## PROBLEM TO WORK ON:
Of the entries below, copy only those lines that contain the word "newcommand".
***** THE INPUT *****
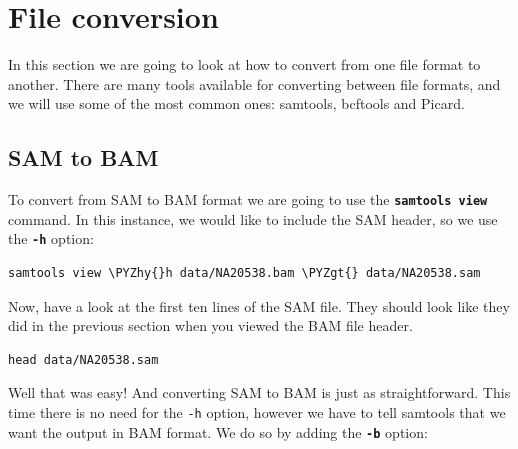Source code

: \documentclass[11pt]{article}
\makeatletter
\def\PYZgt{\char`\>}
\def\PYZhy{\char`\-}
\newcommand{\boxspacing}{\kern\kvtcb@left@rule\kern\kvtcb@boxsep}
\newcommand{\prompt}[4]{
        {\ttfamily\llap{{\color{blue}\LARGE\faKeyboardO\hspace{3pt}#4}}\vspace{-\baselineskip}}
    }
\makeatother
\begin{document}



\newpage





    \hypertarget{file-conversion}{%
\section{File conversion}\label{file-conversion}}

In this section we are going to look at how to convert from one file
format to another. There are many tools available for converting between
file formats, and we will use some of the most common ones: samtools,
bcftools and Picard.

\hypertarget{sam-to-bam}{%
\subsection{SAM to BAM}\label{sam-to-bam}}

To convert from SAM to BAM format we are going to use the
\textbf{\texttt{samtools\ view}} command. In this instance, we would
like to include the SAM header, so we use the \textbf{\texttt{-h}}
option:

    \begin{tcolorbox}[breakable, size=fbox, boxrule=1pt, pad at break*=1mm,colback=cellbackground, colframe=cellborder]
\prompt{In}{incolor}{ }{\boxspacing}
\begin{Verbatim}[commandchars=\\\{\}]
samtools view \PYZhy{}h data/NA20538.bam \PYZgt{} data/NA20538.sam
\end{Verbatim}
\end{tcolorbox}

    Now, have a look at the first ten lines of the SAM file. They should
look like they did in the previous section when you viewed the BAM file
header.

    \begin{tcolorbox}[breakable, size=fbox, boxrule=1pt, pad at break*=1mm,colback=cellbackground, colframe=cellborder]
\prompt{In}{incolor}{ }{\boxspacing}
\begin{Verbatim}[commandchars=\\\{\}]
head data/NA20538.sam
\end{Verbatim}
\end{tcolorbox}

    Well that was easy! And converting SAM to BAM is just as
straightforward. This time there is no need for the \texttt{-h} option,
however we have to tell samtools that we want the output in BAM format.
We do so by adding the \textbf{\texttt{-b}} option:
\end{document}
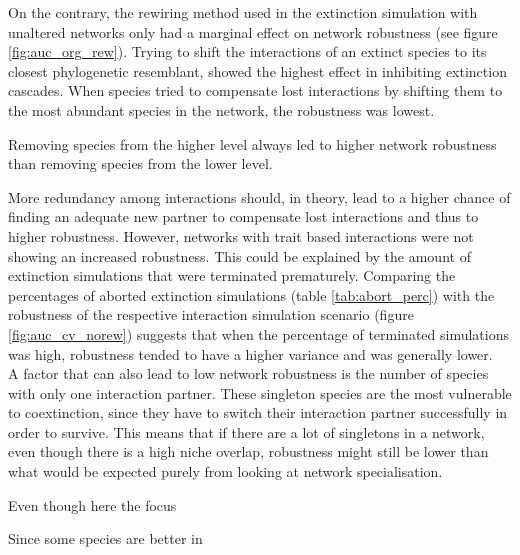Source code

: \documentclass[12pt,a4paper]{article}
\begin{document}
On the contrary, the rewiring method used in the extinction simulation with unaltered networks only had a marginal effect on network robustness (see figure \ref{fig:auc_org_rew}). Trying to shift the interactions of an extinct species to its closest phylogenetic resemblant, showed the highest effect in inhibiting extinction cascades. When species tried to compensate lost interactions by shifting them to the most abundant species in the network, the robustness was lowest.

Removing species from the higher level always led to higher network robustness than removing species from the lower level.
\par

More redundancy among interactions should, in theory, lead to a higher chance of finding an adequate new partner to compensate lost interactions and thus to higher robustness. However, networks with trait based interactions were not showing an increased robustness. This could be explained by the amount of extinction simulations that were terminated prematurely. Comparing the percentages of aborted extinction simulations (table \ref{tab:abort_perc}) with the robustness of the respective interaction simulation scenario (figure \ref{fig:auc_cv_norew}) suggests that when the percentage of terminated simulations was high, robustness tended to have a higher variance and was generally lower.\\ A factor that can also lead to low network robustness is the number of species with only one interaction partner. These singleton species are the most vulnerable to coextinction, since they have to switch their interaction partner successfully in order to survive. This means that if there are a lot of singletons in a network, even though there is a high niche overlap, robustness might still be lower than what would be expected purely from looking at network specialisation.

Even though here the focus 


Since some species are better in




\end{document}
*****
## SOLVED EXERCISE:
\newcommand{\boxspacing}{\kern\kvtcb@left@rule\kern\kvtcb@boxsep}
\newcommand{\prompt}[4]{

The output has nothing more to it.